インフルエンザとビッグデータ

 新型インフルエンザが見つかったのは2009年。鳥インフルエンザと豚インフルエンザのウイルスが組み合わさってできたH1N1型ウイルスは、世界中に瞬く間に蔓延し、各国の公衆衛生局がパンデミック(世界大流行)の到来に危機感を募らせていました。

しかし、新型のウイルスにはワクチンもなく、感染の拡大を遅らせるくらいしかなりませんが、そのためには、ウイルスの居場所を突き止めなくてはなりません。が、米国の医療機関に新型インフルエンザの報告が届くのは、感染患者も病院に行くのが1~2日ほど遅れてしまうため1~2週間程度遅れてしまい公衆衛生局にとって致命的でした。

 そんな中、実はマスコミを新型インフルエンザが賑わす数週間前、Googleのエンジニアが科学誌「ネイチャー」で、注目すべき論文を発表していました。それはGoogleがどのようにして、米国のインフルエンザの流行を予測し、国内はおろか、地域単位、さらには州単位での流行まで特定したのかが解説されていました。
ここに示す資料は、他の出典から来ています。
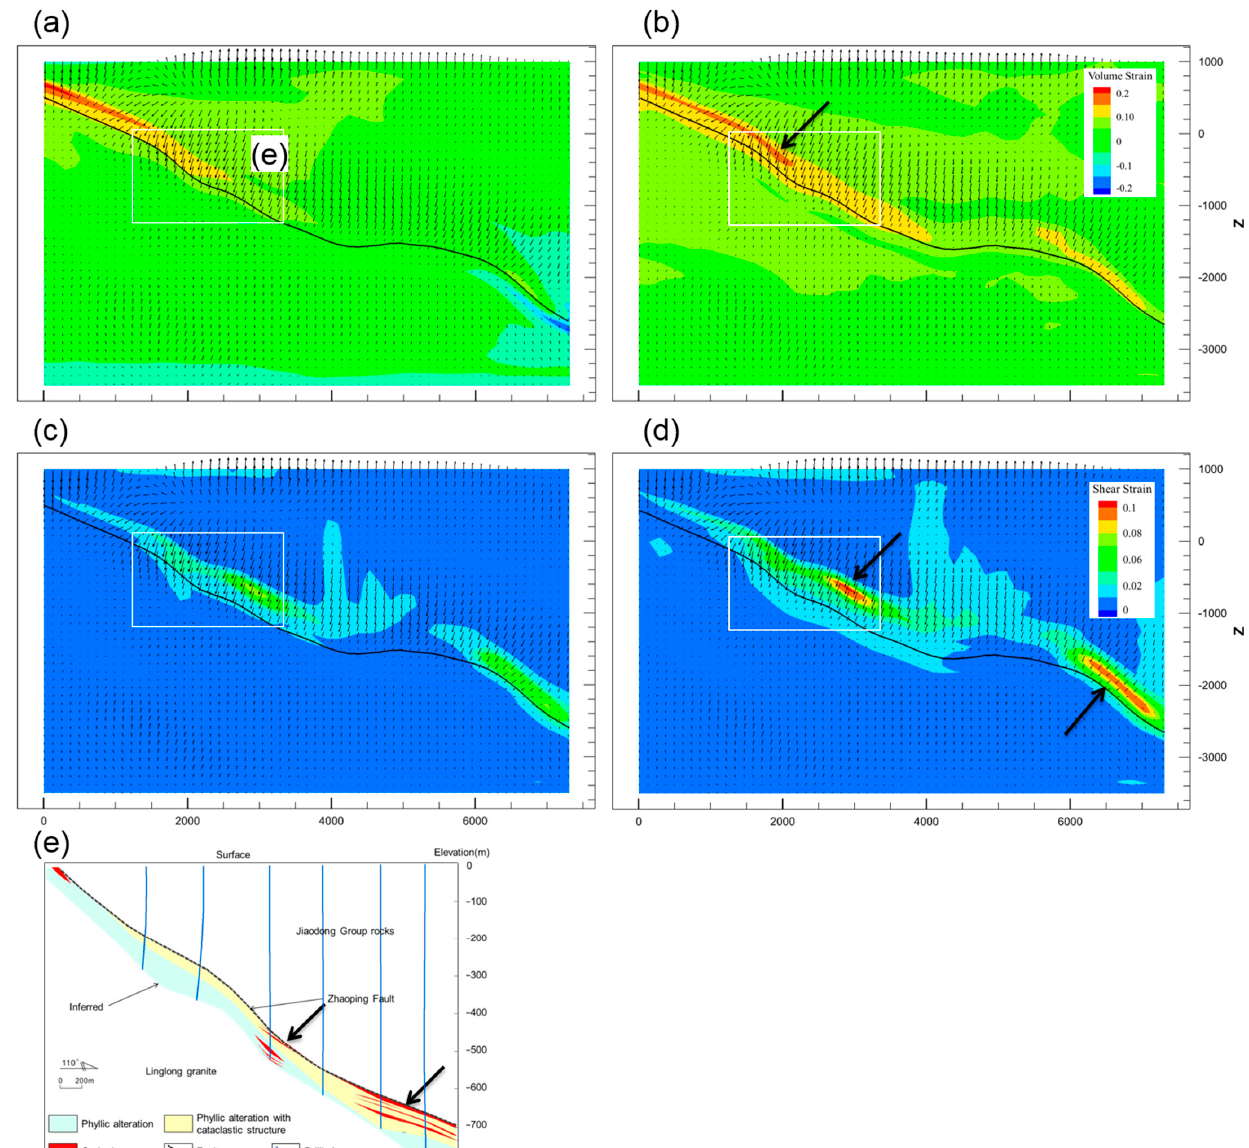
Figure 7. The volumetric strain, shear strain distribution, and detailed fluid flow vectors at a strain rate of 10 − 11 s − 1 . In the figure, the rectangular box is the scope of the cross-sections; thick arrows indicate areas of intense strain or mineralization; the vector arrows represent the Darcy flux and are used to indicate the direction of flow. ( a ) 0.5% volumetric strain, ( b ) 1.0% volumetric strain, ( c ) 0.5% shear strain, ( d ) 1.0% shear strain, and ( e ) corresponding geological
 その方法とはまず、各検索語の使用頻度インフルエンザ感染の時間的・空間的な広がりとの相関関係の有無を見ていただけなのです。Googleは、合計4億5千万にも上る膨大な数式モデルを使って検索語を分析して2008年のインフルエンザの実際の症例とGoogleの予測を比較検討したのです。

そこでGoogleは特定の検索語45語と、ある数式モデルを組み合わせたとき、Googleの予測と公式データの間に高い相関関係がみられたのです。つまり、公衆衛生当局が粘膜を綿棒で採取する検査などの医療機関の情報利用したのに対し、Googleは「ビッグデータ」を使ったのです。このように、ビックデータは、斬新な方法で情報を活用し、新たな知見や価値のある製品・サービスを生み出すことができるのです。